• _Text under study_:
>>>>
Most of her later stuff was pretty weak, honestly. But she has a huge number of massive hits.

(It's worth hunting down her adult fantasy novel, A Sudden Wild Magic, to read a very standard DWJ book only the people in it have sex.)

Meanwhile, apparently Lud-in-the-mist finally has an audiobook, but it's unavailable in the USA, which is ridiculous given that as far as I can see it's public domain.

Megafonzie
Oct 26, 2012

????????????
Still reading The Reality Dysfunction. I'm about 500 pages in now and stuff has actually happened which is nice. I like the meme of Quinn getting tricked by ultra-satan into thinking he's just normal satan

Also thanks to this thread the next thing I will read once I finish one of the things I'm reading now is going to be either Revelation Space or Ash: A Secret History. They both sound very good.

Safety Biscuits
Oct 21, 2010

occamsnailfile posted:

Also since nobody else mentioned them, A Tale of Time City and Eight Days of Luke. Like, well, you can't go really wrong with Jones has been my experience. Some of her books are definitely better than others but I can't recall any that I really just didn't like, though at the time I was reading her most there were some that were out of print and hard to come by.

I don't remember A Tale of Time City well; Eight Days of Luke was OK but slight, more for children than some of her other books.

Rand Brittain posted:

Most of her later stuff was pretty weak, honestly.

I don't think I've recommended anything she wrote after about 2000. The Howl sequels were especially disappointing.

I finally read Throne of the Crescent Moon and god how was it nominated for a Hugo. It's a mess.

anilEhilated
Feb 17, 2014

But I say fuck the rain.

Grimey Drawer

Safety Biscuits posted:

I don't think I've recommended anything she wrote after about 2000. The Howl sequels were especially disappointing.

I finally read Throne of the Crescent Moon and god how was it nominated for a Hugo. It's a mess.
Were they? I honestly consider Castle in the Air one of my favorite Wynne-Joneses.

Regarding the Hugo question - have you seen the ballots for last couple of years?

Deptfordx
Dec 23, 2013

Safety Biscuits posted:


I finally read Throne of the Crescent Moon and god how was it nominated for a Hugo. It's a mess.

Yeah, I didn't like that either.

Howard Jones's Desert of Souls books are a pretty good take on a similar theme though.

Hieronymous Alloy
Jan 30, 2009


Why! Why!! Why must you refuse to accept that Dr. Hieronymous Alloy's Genetically Enhanced Cream Corn Is Superior to the Leading Brand on the Market!?!
<<<<
• _Data excerpts_:
>>>>
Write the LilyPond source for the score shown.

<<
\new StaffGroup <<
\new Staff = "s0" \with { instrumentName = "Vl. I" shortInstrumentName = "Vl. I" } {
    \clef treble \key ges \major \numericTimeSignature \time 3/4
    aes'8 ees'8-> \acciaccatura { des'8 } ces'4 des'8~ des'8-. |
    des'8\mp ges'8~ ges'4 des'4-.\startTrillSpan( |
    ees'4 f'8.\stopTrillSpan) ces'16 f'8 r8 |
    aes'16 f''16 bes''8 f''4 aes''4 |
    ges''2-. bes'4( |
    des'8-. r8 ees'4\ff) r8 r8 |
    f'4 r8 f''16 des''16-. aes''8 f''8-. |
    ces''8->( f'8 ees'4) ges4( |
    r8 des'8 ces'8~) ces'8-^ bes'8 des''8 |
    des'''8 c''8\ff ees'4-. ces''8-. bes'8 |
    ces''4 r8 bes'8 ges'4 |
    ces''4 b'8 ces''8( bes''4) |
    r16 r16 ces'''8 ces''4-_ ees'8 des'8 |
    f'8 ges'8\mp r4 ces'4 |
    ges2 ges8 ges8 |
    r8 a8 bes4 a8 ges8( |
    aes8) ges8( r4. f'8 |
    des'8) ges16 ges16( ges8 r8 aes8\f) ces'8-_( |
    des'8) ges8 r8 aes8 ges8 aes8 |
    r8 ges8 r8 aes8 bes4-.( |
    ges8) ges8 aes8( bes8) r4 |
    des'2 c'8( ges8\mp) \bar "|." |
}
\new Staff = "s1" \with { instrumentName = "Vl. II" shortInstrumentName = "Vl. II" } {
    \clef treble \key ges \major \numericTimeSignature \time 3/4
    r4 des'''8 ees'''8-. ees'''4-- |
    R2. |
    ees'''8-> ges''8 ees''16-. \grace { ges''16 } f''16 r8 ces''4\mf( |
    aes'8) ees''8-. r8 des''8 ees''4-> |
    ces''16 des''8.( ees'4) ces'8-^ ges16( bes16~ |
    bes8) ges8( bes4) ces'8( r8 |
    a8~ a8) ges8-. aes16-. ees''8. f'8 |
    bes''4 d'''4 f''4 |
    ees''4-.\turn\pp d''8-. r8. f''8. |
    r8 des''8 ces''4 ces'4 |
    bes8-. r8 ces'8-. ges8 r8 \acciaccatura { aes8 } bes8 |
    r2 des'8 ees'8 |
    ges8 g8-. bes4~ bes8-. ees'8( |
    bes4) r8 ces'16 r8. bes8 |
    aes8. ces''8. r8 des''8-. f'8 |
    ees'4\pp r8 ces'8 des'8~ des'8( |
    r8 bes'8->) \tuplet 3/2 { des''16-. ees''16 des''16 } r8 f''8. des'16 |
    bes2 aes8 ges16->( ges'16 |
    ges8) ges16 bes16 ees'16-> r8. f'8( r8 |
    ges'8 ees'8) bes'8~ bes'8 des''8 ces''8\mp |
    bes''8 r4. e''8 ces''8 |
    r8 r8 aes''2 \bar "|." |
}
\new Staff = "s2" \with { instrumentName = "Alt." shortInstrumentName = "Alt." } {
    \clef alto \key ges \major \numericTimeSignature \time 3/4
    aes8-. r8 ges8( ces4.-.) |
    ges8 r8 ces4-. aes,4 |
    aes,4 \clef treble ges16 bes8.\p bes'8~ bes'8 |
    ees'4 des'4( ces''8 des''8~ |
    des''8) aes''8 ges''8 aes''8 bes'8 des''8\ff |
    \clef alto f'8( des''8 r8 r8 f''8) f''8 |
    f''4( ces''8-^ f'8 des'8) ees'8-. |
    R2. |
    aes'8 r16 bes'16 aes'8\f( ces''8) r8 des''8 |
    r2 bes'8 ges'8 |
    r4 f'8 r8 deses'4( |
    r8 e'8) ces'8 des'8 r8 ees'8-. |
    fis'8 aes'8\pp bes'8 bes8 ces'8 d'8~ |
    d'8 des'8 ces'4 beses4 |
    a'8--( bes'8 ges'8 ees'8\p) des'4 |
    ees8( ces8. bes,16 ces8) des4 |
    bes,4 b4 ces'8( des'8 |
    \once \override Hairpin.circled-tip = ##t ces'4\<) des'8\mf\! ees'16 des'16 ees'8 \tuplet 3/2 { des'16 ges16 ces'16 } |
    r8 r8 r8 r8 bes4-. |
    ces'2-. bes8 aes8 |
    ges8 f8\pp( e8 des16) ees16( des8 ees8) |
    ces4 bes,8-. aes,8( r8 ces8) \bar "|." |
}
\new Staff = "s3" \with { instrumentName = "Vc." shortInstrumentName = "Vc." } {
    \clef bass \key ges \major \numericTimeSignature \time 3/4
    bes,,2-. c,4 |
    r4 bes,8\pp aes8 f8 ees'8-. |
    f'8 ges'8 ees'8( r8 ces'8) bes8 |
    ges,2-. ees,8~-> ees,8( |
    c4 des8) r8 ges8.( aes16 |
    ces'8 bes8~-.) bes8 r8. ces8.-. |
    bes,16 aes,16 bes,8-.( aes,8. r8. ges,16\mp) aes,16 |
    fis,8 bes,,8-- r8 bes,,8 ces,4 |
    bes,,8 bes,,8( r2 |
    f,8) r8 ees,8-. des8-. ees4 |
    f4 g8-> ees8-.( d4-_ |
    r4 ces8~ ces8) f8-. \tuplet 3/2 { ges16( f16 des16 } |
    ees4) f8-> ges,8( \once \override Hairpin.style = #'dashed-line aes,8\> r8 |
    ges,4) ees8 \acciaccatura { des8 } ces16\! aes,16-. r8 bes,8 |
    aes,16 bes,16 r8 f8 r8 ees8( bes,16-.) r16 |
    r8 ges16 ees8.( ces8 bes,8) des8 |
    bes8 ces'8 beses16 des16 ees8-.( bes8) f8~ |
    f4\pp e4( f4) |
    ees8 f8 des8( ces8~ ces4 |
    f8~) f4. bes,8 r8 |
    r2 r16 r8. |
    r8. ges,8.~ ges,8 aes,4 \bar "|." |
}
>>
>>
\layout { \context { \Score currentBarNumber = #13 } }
<<<<
• _Description of the task_:
Continue the forum thread about fantasy and science fiction novels from where it stops, keeping its casual back-and-forth style.

• _Expected answer_:
Morbid Hound
https://twitter.com/alloy_dr/status/1160566576791347200

edit: hahah steven brust retweeted me

Hieronymous Alloy fucked around with this message at 17:23 on Aug 11, 2019

Megazver
Jan 13, 2006

Safety Biscuits posted:

I finally read Throne of the Crescent Moon and god how was it nominated for a Hugo. It's a mess.

It got a lot of buzz on release because, as far as I could tell, it's an Arab fantasy written by a Muslim Arab. It's kind of why I gave it a go as well. I thought it was an obvious first novel from someone who already wrote decent short fiction, but didn't quite succeed at his first attempt at longform.

ulmont
Sep 15, 2010

IF I EVER MISS VOTING IN AN ELECTION (EVEN AMERICAN IDOL) ,OR HAVE UNPAID PARKING TICKETS, PLEASE TAKE AWAY MY FRANCHISE

Yeah, that's always looked like it would be amazing but also much more of a pain in the rear end than I am willing to put up with for coffee.

navyjack
Jul 15, 2006



ulmont posted:

Yeah, that's always looked like it would be amazing but also much more of a pain in the rear end than I am willing to put up with for coffee.

In the books, Vlad is VERY serious about food and coffee klava.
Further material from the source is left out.